TASK INSTRUCTIONS:
What you write should be an exact copy of the material, from its first line through the line containing "家安全理由而被拒絕了由納稅人資助的豐厚研究經費。澳大".

PROVIDED RECORDS:
'''
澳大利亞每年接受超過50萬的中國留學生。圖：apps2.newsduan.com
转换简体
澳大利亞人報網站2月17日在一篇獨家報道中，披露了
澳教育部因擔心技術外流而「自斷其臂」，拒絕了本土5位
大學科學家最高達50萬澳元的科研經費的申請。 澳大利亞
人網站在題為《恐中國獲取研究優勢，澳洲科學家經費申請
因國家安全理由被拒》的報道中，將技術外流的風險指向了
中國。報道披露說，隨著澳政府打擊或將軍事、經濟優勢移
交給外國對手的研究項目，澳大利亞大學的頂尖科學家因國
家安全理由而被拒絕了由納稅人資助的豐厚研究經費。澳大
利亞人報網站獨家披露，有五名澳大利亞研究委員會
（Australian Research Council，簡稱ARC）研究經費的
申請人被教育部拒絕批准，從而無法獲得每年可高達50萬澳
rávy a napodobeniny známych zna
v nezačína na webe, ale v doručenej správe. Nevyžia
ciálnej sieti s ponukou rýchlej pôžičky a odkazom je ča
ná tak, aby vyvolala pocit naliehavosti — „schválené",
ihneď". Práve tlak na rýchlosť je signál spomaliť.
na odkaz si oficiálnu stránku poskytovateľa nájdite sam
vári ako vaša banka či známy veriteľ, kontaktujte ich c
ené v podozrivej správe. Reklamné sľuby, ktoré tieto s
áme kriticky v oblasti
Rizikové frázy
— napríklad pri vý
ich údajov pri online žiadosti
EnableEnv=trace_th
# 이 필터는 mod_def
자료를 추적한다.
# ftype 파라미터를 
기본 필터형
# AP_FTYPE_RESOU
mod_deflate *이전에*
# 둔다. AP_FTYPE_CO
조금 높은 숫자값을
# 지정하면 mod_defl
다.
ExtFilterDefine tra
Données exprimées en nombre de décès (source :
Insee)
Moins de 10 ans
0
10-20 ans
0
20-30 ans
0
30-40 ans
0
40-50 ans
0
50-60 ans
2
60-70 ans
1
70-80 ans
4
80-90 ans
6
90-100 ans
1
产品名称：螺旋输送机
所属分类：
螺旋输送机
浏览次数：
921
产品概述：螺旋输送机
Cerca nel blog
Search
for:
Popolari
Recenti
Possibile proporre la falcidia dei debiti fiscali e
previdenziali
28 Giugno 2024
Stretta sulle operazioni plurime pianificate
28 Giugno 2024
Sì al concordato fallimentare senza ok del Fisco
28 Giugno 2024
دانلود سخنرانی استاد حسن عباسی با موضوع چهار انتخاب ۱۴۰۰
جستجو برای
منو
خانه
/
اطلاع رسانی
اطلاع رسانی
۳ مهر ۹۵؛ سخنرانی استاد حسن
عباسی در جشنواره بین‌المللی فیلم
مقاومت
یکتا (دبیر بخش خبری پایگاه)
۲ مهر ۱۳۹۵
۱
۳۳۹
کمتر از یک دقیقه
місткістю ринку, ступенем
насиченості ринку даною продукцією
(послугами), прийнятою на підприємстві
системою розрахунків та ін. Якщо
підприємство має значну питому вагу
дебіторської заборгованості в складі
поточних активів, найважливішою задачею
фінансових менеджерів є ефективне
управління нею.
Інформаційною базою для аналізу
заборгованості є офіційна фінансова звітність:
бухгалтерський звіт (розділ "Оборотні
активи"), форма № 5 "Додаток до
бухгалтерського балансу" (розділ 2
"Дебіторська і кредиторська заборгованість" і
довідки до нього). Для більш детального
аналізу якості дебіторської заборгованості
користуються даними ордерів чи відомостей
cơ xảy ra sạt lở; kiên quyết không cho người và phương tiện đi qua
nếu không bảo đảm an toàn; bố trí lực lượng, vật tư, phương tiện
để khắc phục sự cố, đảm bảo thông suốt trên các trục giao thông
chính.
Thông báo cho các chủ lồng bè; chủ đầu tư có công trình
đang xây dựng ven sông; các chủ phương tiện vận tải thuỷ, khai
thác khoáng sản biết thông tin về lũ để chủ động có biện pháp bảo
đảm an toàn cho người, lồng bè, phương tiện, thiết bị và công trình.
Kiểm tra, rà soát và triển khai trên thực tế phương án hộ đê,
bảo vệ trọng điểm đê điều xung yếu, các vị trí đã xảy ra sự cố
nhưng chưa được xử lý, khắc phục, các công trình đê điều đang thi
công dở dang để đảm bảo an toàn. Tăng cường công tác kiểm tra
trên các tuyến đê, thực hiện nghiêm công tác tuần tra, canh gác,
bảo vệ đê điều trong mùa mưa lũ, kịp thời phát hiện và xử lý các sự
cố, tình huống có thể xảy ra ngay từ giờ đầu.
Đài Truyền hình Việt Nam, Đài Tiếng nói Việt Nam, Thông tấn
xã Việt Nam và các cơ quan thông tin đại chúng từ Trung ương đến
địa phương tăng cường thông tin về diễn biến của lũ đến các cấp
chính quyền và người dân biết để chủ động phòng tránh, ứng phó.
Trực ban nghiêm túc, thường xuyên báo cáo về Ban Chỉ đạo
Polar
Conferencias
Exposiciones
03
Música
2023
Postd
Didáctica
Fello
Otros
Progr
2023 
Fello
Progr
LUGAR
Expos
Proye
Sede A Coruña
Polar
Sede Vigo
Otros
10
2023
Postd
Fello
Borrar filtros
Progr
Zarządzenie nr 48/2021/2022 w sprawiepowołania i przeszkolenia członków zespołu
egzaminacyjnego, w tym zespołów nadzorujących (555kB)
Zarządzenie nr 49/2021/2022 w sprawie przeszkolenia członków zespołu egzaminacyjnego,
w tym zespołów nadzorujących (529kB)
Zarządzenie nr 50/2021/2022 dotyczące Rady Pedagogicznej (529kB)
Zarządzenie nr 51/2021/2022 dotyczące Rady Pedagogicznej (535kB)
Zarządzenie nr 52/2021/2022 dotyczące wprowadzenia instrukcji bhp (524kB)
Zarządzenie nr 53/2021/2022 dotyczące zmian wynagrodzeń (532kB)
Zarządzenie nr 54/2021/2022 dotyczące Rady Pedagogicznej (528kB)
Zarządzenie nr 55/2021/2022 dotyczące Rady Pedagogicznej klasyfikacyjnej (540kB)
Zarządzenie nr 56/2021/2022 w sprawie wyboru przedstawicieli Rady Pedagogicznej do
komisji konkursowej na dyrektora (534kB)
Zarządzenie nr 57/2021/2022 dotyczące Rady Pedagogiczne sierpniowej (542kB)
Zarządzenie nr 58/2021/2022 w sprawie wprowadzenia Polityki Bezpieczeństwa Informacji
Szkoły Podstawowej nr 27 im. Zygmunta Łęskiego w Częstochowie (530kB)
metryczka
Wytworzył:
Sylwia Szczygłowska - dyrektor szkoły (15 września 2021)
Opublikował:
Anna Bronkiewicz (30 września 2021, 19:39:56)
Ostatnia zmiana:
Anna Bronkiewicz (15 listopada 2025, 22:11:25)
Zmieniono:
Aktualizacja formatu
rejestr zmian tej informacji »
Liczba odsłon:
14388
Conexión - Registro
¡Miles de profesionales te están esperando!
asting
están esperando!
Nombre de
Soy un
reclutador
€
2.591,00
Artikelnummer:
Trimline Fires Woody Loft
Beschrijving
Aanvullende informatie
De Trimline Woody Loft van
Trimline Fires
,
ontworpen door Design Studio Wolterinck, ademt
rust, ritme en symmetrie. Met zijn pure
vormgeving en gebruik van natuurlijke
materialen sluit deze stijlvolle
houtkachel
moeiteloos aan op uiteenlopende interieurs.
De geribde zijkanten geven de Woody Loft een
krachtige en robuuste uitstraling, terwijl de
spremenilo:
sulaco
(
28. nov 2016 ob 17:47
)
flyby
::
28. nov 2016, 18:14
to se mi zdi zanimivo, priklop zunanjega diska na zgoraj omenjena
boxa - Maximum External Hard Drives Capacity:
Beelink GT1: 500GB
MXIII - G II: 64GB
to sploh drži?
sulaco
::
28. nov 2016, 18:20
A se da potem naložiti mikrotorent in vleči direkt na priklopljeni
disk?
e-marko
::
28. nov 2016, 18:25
'''
TASK ANSWER:
澳大利亞每年接受超過50萬的中國留學生。圖：apps2.newsduan.com
转换简体
澳大利亞人報網站2月17日在一篇獨家報道中，披露了
澳教育部因擔心技術外流而「自斷其臂」，拒絕了本土5位
大學科學家最高達50萬澳元的科研經費的申請。 澳大利亞
人網站在題為《恐中國獲取研究優勢，澳洲科學家經費申請
因國家安全理由被拒》的報道中，將技術外流的風險指向了
中國。報道披露說，隨著澳政府打擊或將軍事、經濟優勢移
交給外國對手的研究項目，澳大利亞大學的頂尖科學家因國
家安全理由而被拒絕了由納稅人資助的豐厚研究經費。澳大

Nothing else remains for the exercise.